◆ **Study text**:
*** Block opens ***

If they'll pay him the whole MLE, let him go Billy.. let him go.


----------



## Slizeezyc (Feb 22, 2006)

Coatesvillain said:


> Why would a team work a sign and trade, when anyone can sign him with the mid-level exception?


Just let him have this one, it's not worth the migraine.


----------



## Coatesvillain (Jul 17, 2002)

> The Bulls were pleased that Smith flew in from Phoenix to meet with the coaching staff and Paxson at the Berto Center. The 12-year NBA veteran averaged 8.5 points and 6.2 rebounds in 65 games with the Nuggets and 76ers last season and is one of their main targets in free agency.
> 
> Sixers general manager Billy King has said publicly that re-signing the 6-foot-10-inch forward is a priority, and Smith, who played at Maryland, has a comfort level in the East.
> 
> But the Bulls, who likely would have to spend most or all of the midlevel salary cap exception of roughly $5.5 million to sign Smith, sold their vision and opportunity to win during a lunch with Smith, Paxson and coach Scott Skiles.


LINK


----------



## DieSlow69 (Apr 18, 2005)

Coatesvillain said:


> LINK



I hope Smith chooses the Bulls and they go ahead and sign him. I want to use the minutes Joe will get if we resign him and let some of the younger guys gain some experience.


----------

*** Block closes ***

◆ **Source data**:
*** Block opens ***

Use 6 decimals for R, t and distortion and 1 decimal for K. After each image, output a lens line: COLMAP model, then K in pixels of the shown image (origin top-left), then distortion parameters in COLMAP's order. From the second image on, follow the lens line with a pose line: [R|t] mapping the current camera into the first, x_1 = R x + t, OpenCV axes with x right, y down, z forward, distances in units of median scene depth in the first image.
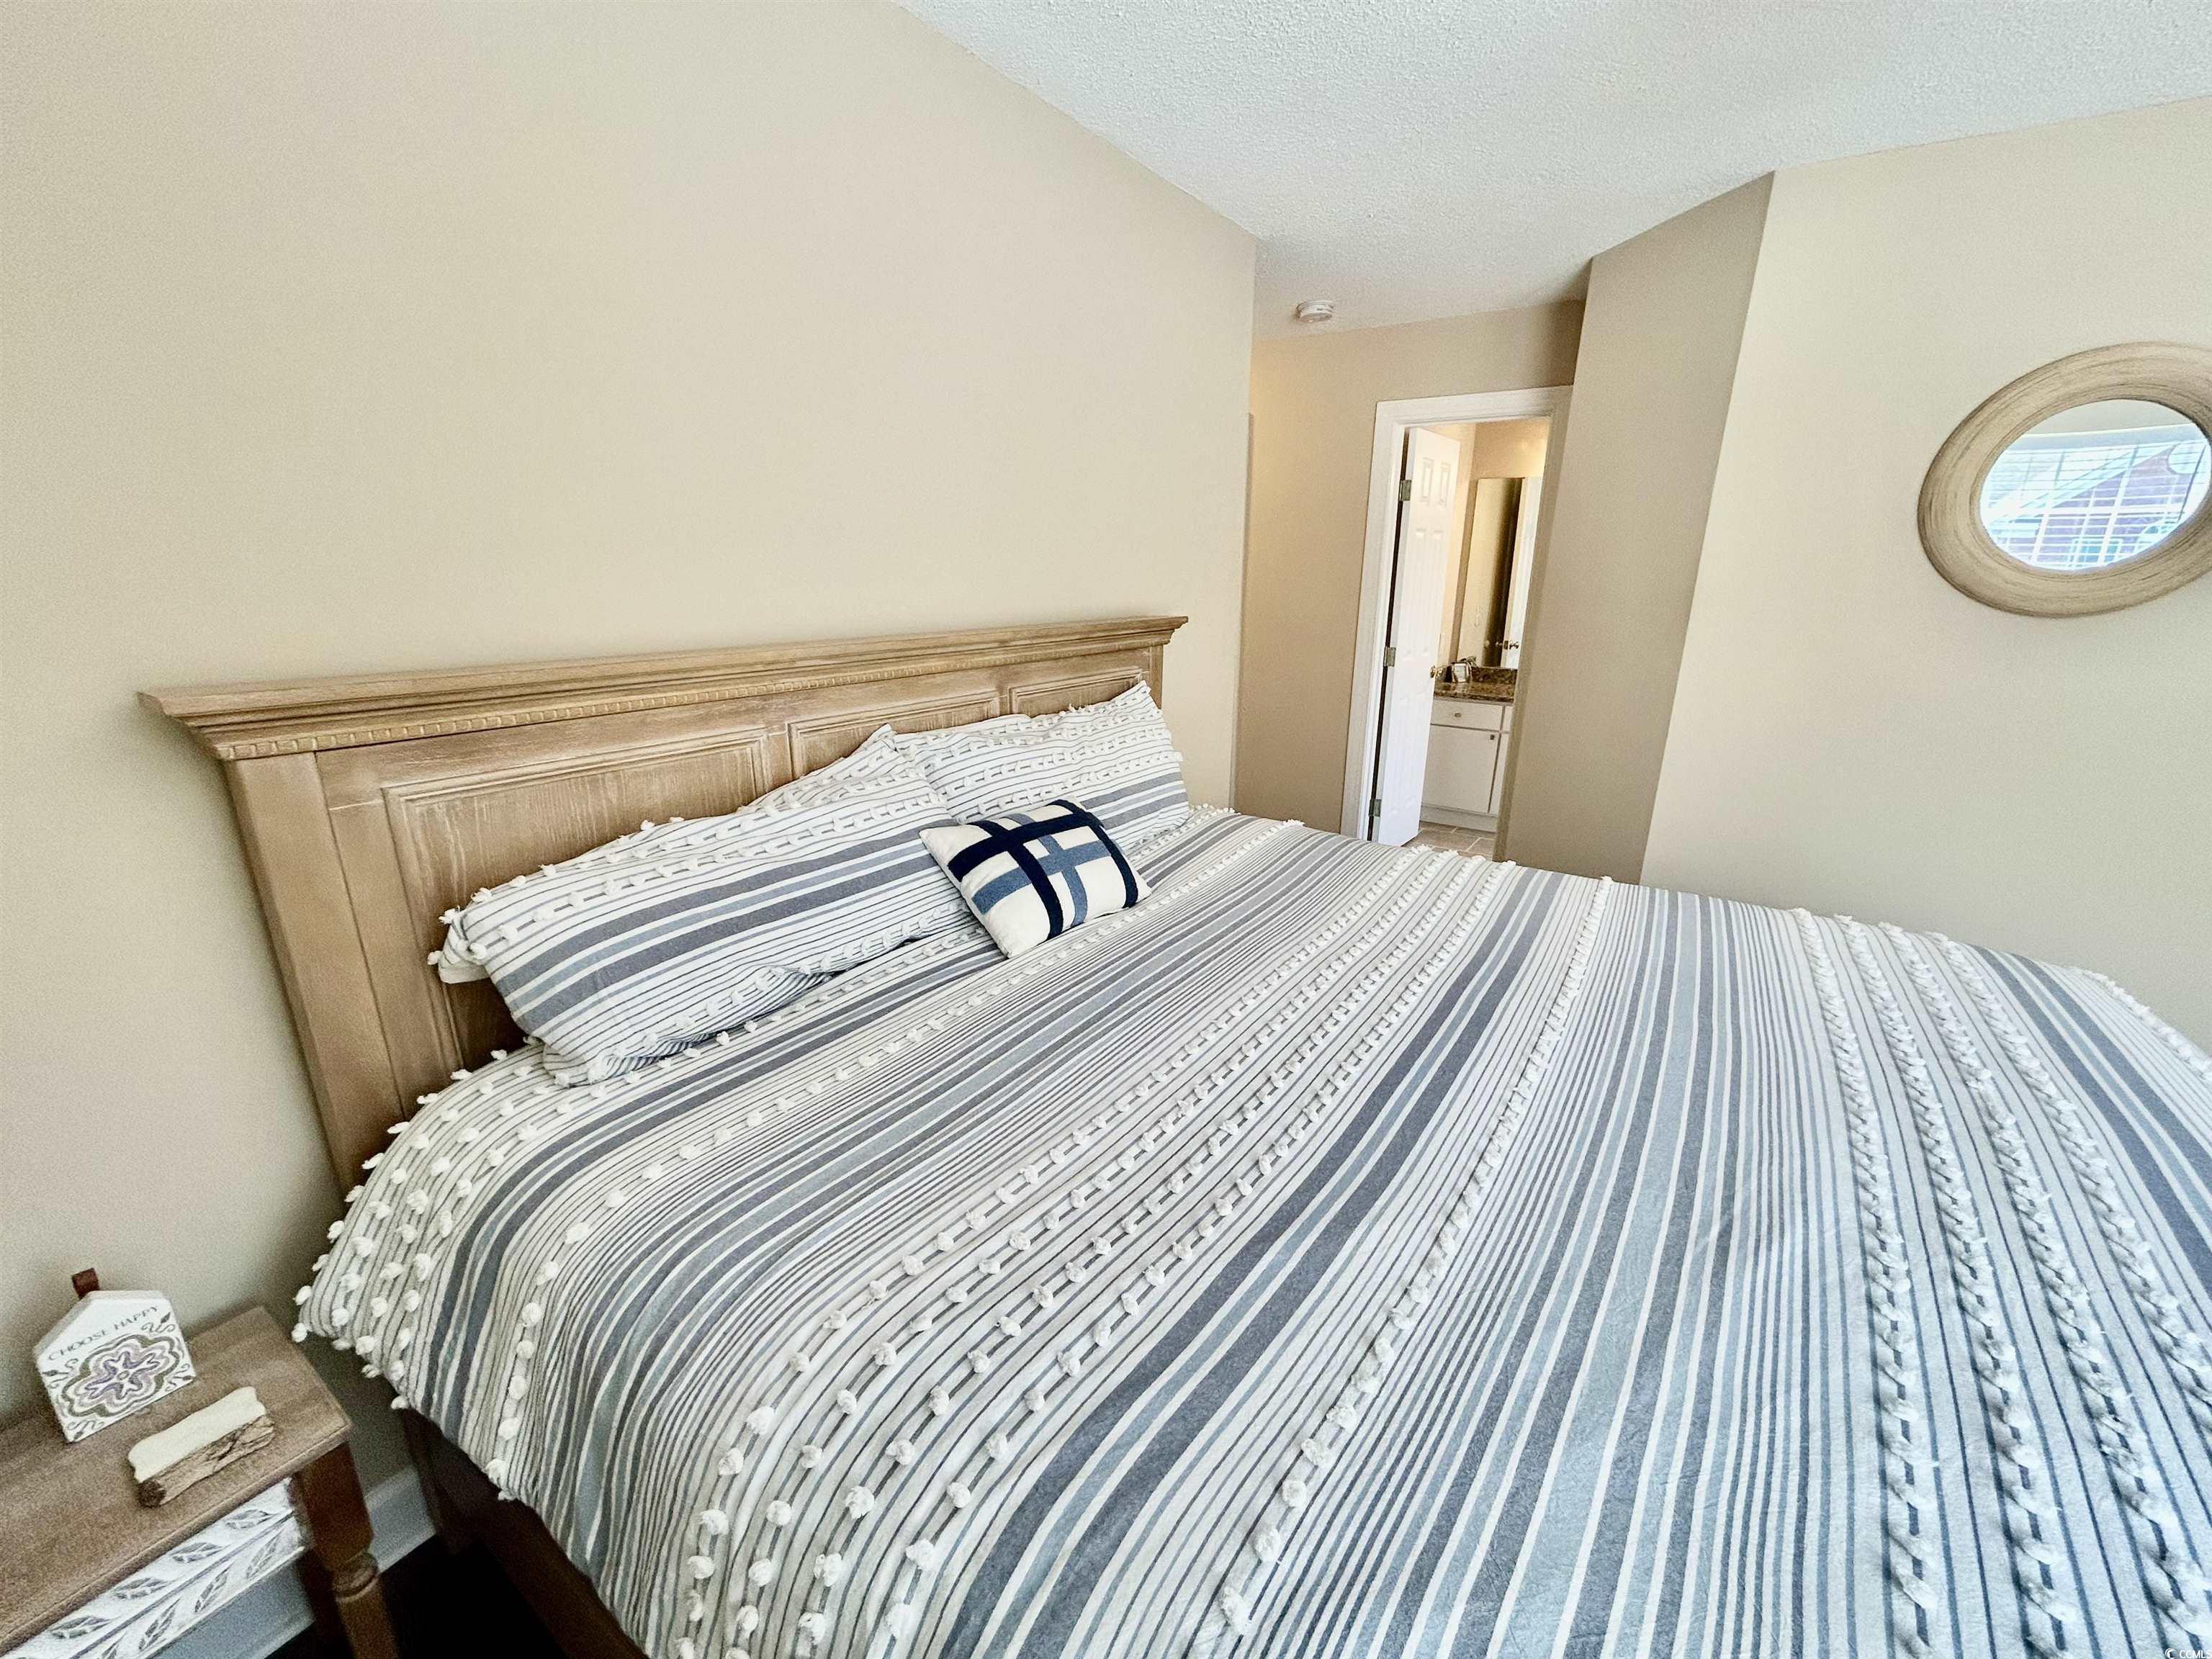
lens RADIAL K [[897.3, 0, 1106.0], [0, 897.3, 829.5], [0, 0, 1]] dist [0.011739, -0.005033]
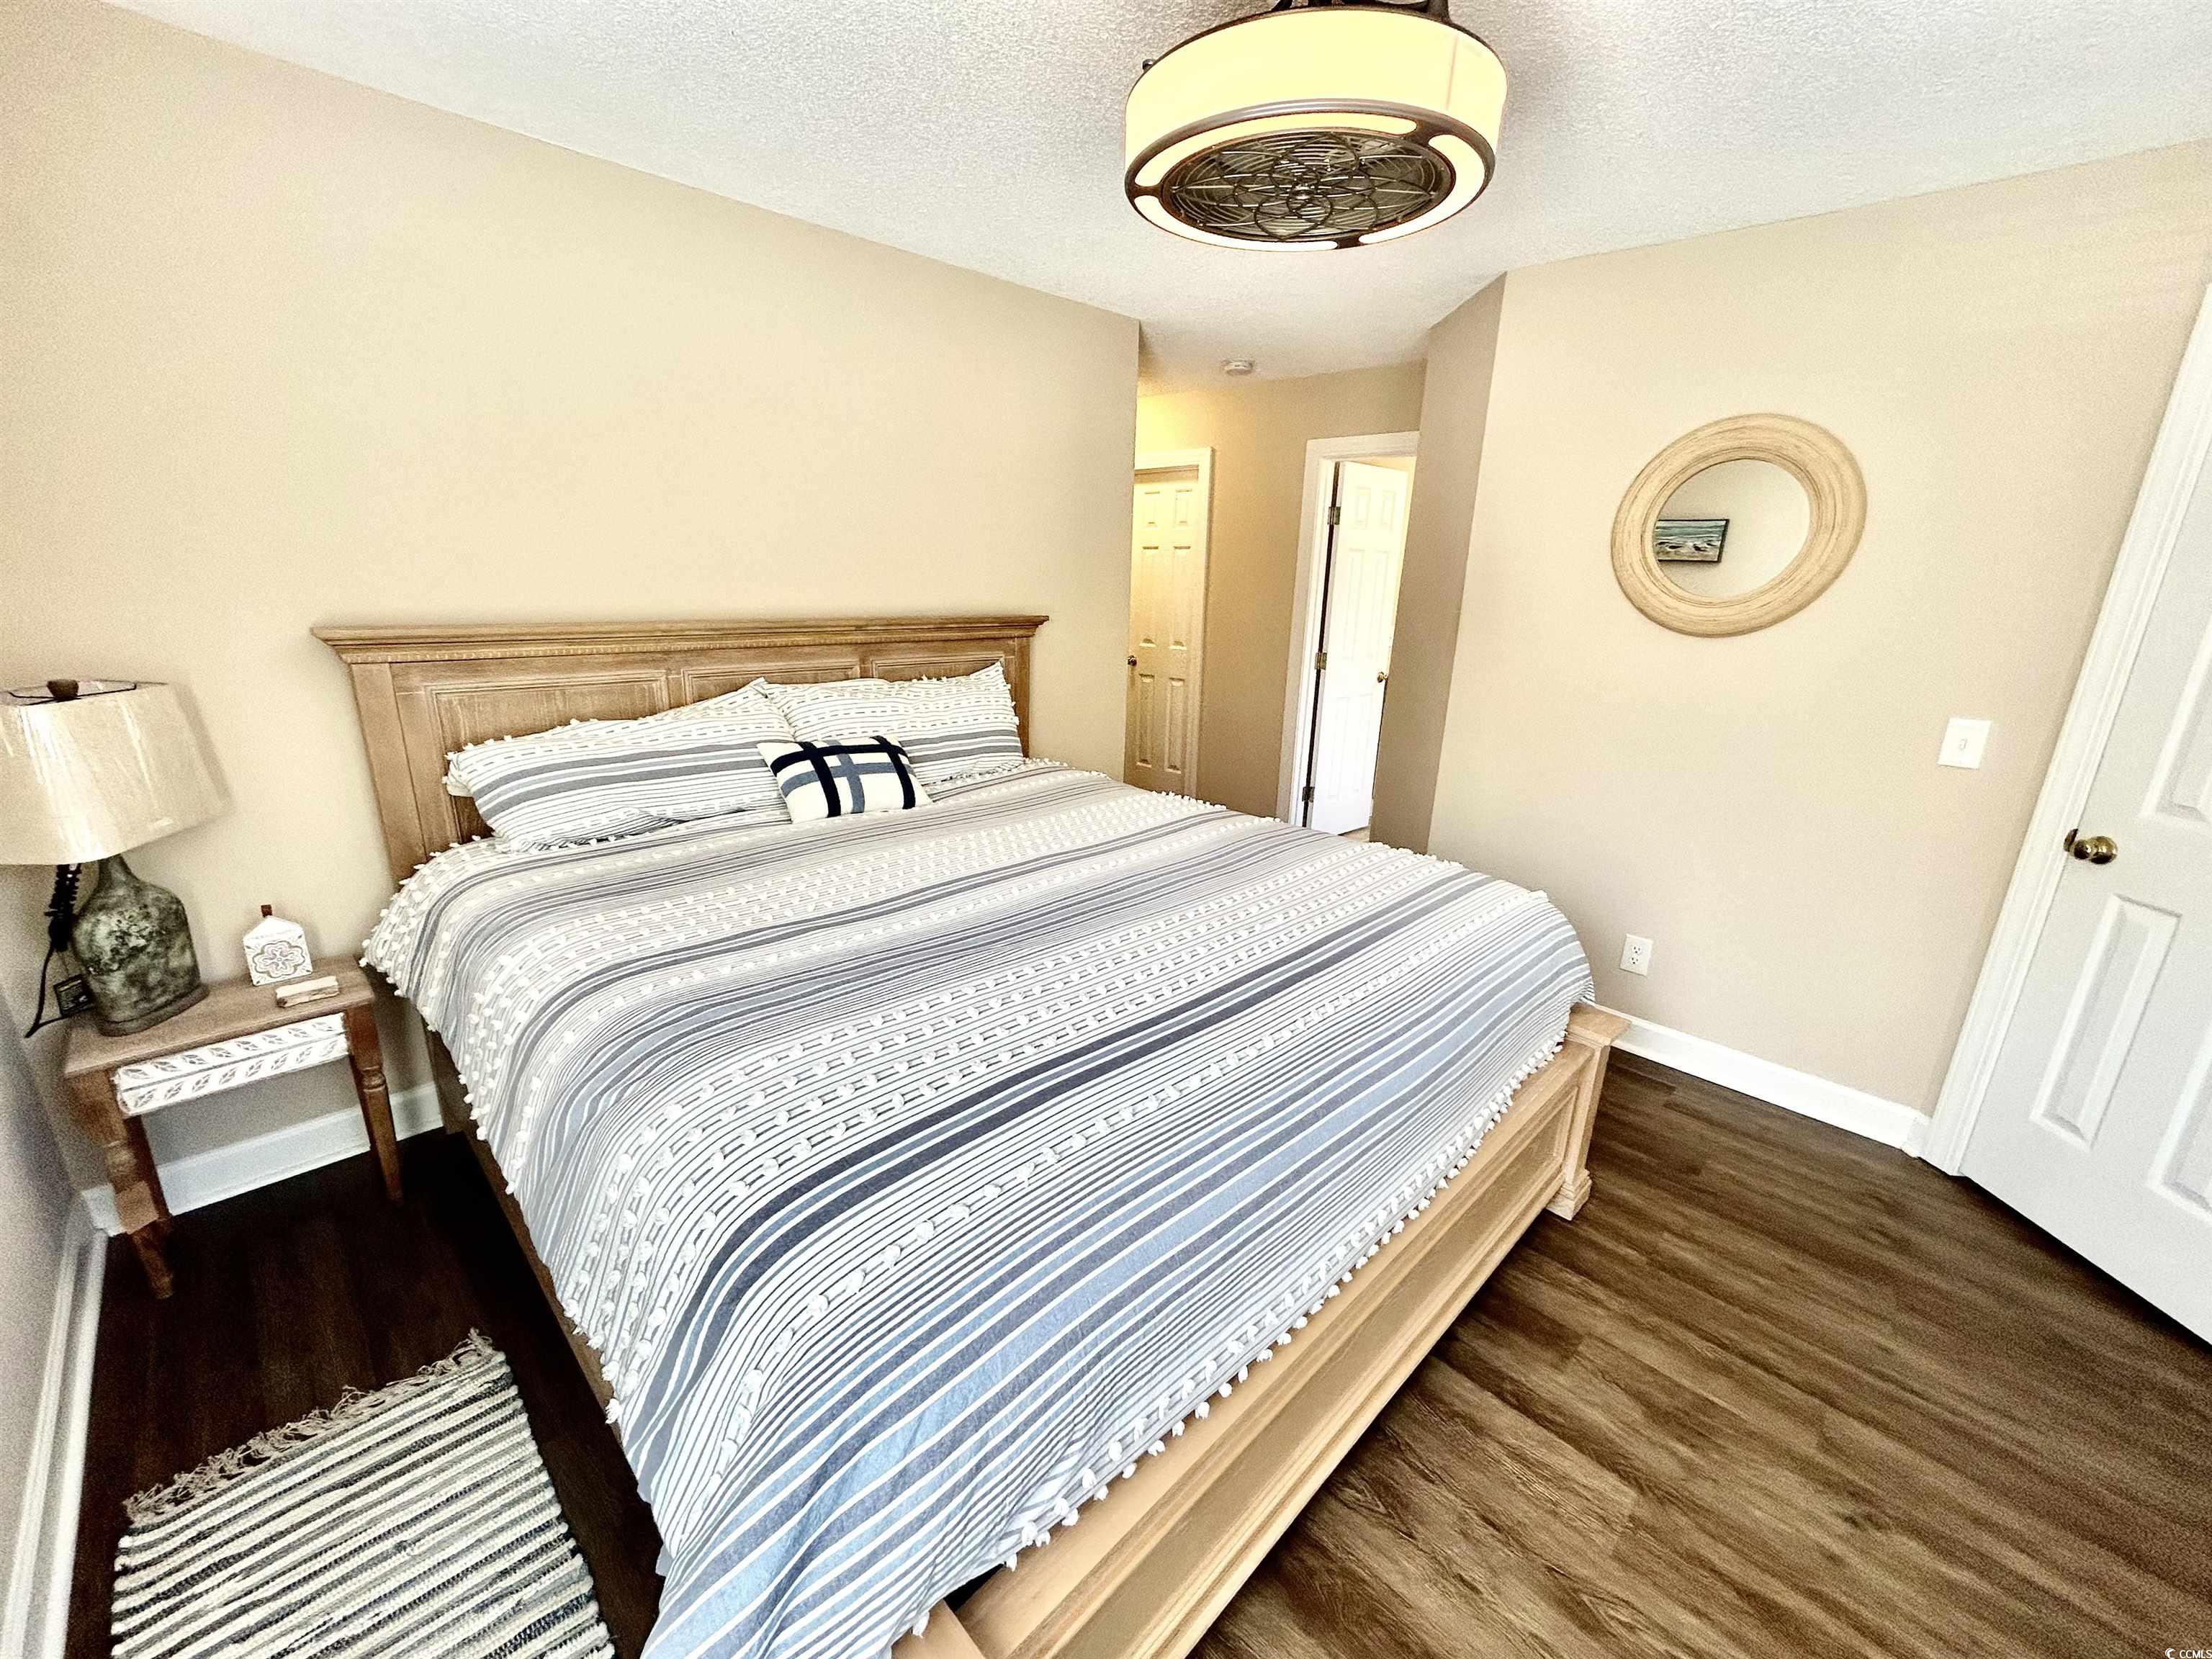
lens RADIAL K [[887.7, 0, 1090.5], [0, 887.7, 820.6], [0, 0, 1]] dist [0.000409, -0.000016]
pose [[0.983149, 0.068610, -0.169444, 0.656588], [-0.070879, 0.997458, -0.007367, 0.109569], [0.168508, 0.019253, 0.985512, -0.430840]]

*** Block closes ***

◆ **What to do**:
a. In the basketball thread, what city did Smith fly in from to meet with the Bulls?
b. Translate this sentence from the basketball thread into Spanish: "I hope Smith chooses the Bulls and they go ahead and sign him."
c. Reproduce everything in the basketball thread from "## Coatesvillain (Jul" down to "in free agency.".
You won't need the data for any of this.

◆ **Responses per task**:
a. Phoenix

b. Espero que Smith elija a los Bulls y que lo fichen.

c.
## Coatesvillain (Jul 17, 2002)

> The Bulls were pleased that Smith flew in from Phoenix to meet with the coaching staff and Paxson at the Berto Center. The 12-year NBA veteran averaged 8.5 points and 6.2 rebounds in 65 games with the Nuggets and 76ers last season and is one of their main targets in free agency.